• [Brief] After locating the line that contains "к тренировкам может" in the records below, write out exactly that line and each line after it through the one that contains "Пробеги по всем клеточкам лестницы, высоко", and nothing else.

• [Extracted data]
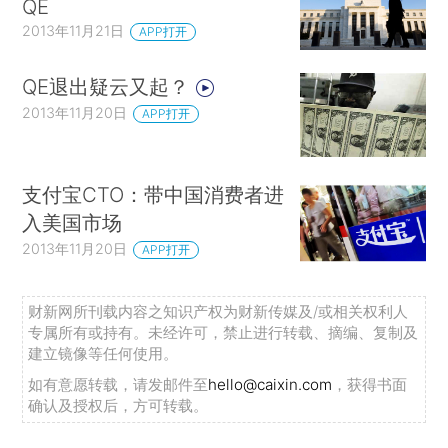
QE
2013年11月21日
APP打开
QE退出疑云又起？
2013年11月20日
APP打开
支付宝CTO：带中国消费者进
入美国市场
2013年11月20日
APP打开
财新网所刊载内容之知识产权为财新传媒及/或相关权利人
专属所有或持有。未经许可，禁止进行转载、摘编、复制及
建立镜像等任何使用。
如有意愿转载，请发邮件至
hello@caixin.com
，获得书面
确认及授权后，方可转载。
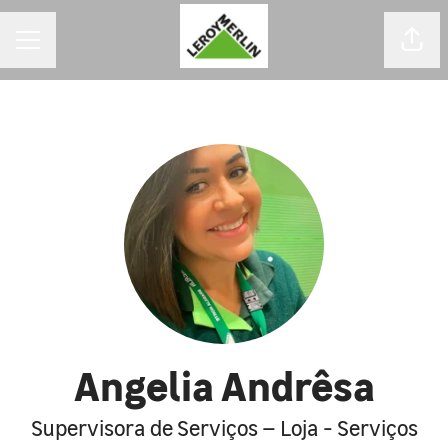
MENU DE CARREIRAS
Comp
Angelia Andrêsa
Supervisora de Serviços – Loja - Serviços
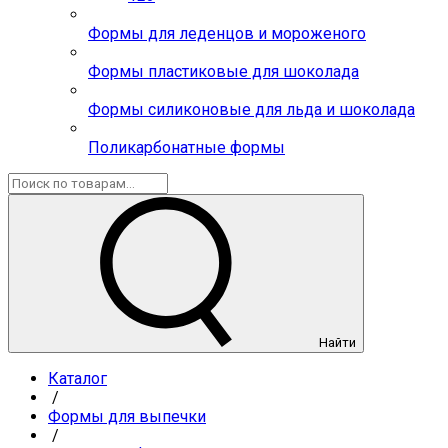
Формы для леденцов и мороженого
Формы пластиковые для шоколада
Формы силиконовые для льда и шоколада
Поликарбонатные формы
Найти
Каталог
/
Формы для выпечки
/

---

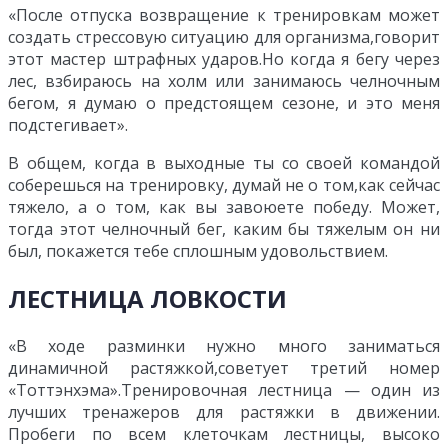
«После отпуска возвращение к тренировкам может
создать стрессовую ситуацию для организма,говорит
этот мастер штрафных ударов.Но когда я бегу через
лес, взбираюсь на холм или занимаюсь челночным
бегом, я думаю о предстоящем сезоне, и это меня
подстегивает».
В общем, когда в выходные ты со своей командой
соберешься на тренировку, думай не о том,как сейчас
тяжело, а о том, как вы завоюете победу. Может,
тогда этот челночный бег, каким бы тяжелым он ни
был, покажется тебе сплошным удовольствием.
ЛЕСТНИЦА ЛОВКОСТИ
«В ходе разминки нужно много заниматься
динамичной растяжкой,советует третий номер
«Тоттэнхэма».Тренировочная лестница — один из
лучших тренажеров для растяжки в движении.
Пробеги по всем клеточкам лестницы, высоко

---

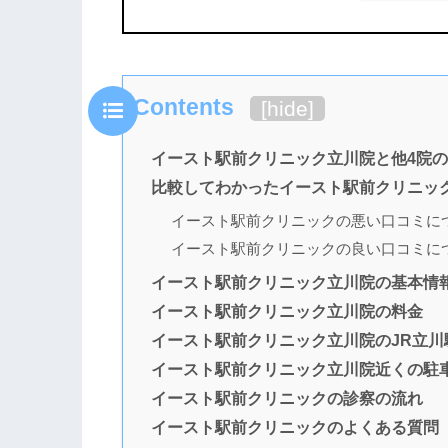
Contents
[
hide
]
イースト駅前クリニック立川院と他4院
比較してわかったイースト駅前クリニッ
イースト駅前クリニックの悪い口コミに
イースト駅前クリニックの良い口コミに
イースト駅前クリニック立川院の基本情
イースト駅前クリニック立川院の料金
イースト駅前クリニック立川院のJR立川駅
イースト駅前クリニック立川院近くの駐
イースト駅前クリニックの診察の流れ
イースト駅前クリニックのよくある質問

• [Solution to this problem]
«После отпуска возвращение к тренировкам может
создать стрессовую ситуацию для организма,говорит
этот мастер штрафных ударов.Но когда я бегу через
лес, взбираюсь на холм или занимаюсь челночным
бегом, я думаю о предстоящем сезоне, и это меня
подстегивает».
В общем, когда в выходные ты со своей командой
соберешься на тренировку, думай не о том,как сейчас
тяжело, а о том, как вы завоюете победу. Может,
тогда этот челночный бег, каким бы тяжелым он ни
был, покажется тебе сплошным удовольствием.
ЛЕСТНИЦА ЛОВКОСТИ
«В ходе разминки нужно много заниматься
динамичной растяжкой,советует третий номер
«Тоттэнхэма».Тренировочная лестница — один из
лучших тренажеров для растяжки в движении.
Пробеги по всем клеточкам лестницы, высоко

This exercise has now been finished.